Meenakshi Jagadeesan
Immigration and Customs Enforcement (ICE) reported last week the deaths of two men in custody in detention centers in Louisiana and Florida. While reports regarding the cause of death are still pending, one of the men who died, 51-year-old Onuval Perez-Montufa, who originally hailed from Mexico, had tested positive for COVID-19 two weeks prior. The second victim, Luis Sanchez-Perez from Guatemala was pronounced dead at Ochsner LSU Monroe Medical Center in northern Louisiana where he had been receiving inpatient care since February 26.
Perez-Montufa, who had been held in ICE custody since mid-June, was taken to a Palm Beach, Florida hospital on July 1 after he had complained about shortness of breath. He remained in the hospital after being diagnosed with COVID-19.
Meanwhile, Sanchez-Perez had been hospitalized since February 26th, and though hospital staff ruled the preliminary cause of death to be “septic shock leading to cardiopulmonary arrest,” there have been no detailed reports of what might have caused the hospitalization or contributed to the septic shock.
The deaths of these two men are only the latest official reports of casualties among ICE detainees, as the pandemic rages across the United States. The last reported case was that of Santiago Baten-Oxlaj, who died of COVID-19-related complications on May 24. Baten-Oxlaj, a 34-year-old worker from Guatemala, had been held in the Stewart Detention Facility in Lumpkin, Georgia since early March, and had been admitted to the hospital in mid-April for treatment of “decreased oxygen saturation levels.”
According to ICE, the agency has been taking all necessary precautions to ensure the safety of those held in its detention centers around the country. The federal agency boasts that high-level experts are monitoring “best practices” and “issuing guidelines” on how to separate vulnerable populations and screen those entering the various facilities. These claims are hard to believe, given the well-publicized and highly unsanitary conditions in the detention centers prior to the pandemic, as well as what has been disclosed by immigrant advocates and former detainees over the past few months.

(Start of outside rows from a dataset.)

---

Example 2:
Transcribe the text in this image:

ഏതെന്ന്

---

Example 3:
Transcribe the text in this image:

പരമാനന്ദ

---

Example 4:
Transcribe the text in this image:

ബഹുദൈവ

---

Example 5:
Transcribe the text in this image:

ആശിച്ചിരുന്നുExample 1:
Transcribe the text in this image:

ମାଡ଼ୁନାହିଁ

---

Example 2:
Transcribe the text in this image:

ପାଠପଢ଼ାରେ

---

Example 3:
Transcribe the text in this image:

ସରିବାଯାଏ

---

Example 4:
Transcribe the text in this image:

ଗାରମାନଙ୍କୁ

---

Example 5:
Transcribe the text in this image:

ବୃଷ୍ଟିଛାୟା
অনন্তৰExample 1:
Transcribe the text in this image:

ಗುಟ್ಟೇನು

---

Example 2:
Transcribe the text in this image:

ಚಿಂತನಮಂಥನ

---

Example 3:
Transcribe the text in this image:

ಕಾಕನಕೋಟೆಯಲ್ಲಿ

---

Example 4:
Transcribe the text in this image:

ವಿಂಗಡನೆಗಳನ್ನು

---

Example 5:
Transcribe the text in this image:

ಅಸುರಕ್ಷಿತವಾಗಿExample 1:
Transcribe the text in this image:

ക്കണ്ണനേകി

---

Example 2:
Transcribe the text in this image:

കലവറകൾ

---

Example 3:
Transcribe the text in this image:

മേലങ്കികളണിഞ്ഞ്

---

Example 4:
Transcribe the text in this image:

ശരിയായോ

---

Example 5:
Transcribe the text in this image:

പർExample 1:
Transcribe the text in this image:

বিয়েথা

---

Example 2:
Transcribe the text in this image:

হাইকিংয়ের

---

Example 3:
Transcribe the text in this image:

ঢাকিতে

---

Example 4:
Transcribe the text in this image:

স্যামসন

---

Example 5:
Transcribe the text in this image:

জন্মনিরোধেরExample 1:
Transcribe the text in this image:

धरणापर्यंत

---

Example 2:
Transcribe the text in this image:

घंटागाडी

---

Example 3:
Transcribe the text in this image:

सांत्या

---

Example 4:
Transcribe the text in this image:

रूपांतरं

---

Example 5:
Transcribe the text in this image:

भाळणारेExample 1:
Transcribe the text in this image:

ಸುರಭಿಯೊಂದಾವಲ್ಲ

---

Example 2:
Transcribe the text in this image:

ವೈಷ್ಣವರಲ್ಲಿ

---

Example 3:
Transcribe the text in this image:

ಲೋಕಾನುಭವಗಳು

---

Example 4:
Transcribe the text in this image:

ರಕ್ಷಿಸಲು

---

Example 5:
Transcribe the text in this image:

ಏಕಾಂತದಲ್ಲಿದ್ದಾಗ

On May 6, Carlos Ernesto Escobar Mejia, 57, became the first ICE detainee to die of COVID-19-related complications. Escobar Mejia, who had a history of diabetes, high blood pressure, heart problems and an amputated foot, had been complaining about feeling sick for weeks prior to his death. However, officials at the Otay Mesa detention center outside San Diego, California gave no urgent attention to his situation. Other detainees from Otay Mesa spoke of continued unsanitary conditions, even as the pandemic took root. Neither guards nor detainees were provided masks, and as new inmates kept being processed, keeping a safe distance became an impossibility.

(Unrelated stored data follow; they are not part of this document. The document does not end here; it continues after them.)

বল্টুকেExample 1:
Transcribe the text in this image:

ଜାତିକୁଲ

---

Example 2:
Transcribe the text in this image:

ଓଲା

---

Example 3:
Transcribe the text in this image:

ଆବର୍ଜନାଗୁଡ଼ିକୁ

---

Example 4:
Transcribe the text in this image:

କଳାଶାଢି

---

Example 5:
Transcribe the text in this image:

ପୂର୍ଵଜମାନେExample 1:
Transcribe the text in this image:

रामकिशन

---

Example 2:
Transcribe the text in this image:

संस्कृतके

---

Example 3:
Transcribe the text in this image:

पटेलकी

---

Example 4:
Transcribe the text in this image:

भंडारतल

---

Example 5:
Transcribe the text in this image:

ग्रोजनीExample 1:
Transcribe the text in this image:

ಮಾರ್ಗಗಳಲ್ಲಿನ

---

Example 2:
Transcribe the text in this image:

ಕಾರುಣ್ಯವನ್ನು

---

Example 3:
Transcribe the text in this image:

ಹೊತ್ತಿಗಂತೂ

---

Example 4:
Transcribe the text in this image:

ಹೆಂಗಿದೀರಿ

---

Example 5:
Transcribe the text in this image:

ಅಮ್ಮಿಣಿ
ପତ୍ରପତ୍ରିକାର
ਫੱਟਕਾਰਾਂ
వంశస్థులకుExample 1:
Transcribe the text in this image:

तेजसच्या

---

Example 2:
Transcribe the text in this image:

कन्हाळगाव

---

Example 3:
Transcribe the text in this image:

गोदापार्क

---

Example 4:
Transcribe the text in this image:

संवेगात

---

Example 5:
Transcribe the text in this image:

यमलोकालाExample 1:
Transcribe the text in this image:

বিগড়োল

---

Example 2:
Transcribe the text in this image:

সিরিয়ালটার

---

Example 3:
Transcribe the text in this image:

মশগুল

Speaking to the Guardian in the aftermath of Escobar Mejia’s death, former detainees disclosed the callousness of ICE officials and guards in dismissing the health concerns of detainees, including many who showed symptoms of COVID-19. Briana, a 25-year-old migrant from Honduras, released in April, told reporters: “They didn’t care. People were detained in there like animals.”
The Trump administration now claims that there are slightly over 850 cases of COVID-19, among the nearly 23,000 detainees currently held by ICE.
However, the Otay Mesa situation should put these numbers in perspective. At the time of Escobar Mejia’s death in early May, Otay Mesa had 144 confirmed COVID-19 cases among its roughly 630 detainees, by far the most of any ICE facility. What is truly frightening is that only 181 detainees had been tested for the virus.
As of May 16, when ICE reported that 1,201 immigrants in its custody had tested positive for COVID-19, only 2,394 had been tested. Given the paucity of testing among the detainees it is highly likely that the numbers of infected is significantly under-reported.
As early as March, immigrant rights advocates pointed out that the conditions in ICE detention centers made the risk of a deadly outbreak among the inmate population highly likely. Their calls for the release of at least the most vulnerable populations have been supported by federal judges across the country. As US District Judge Judith Levy noted in her order freeing two immigrants from an ICE detention center in May: “COVID-19 does not respect prison walls. The raging global pandemic outside of Calhoun County Correctional Facility and a confirmed case within the facility pose a serious risk to those inside.”
In the past few months, ICE has claimed that it has released over 900 detainees, bringing its detention numbers to the lowest they have been in many years. However, these court ordered moves have not addressed the fact that thousands of men and women—a majority of whom have not committed any serious crimes—are still being held in conditions that heighten their susceptibility to a highly infectious and dangerous disease. At a time when coronavirus cases are increasing at an alarming rate around the country and existing public health services are already being stretched to the breaking point, this situation is nothing short of criminal.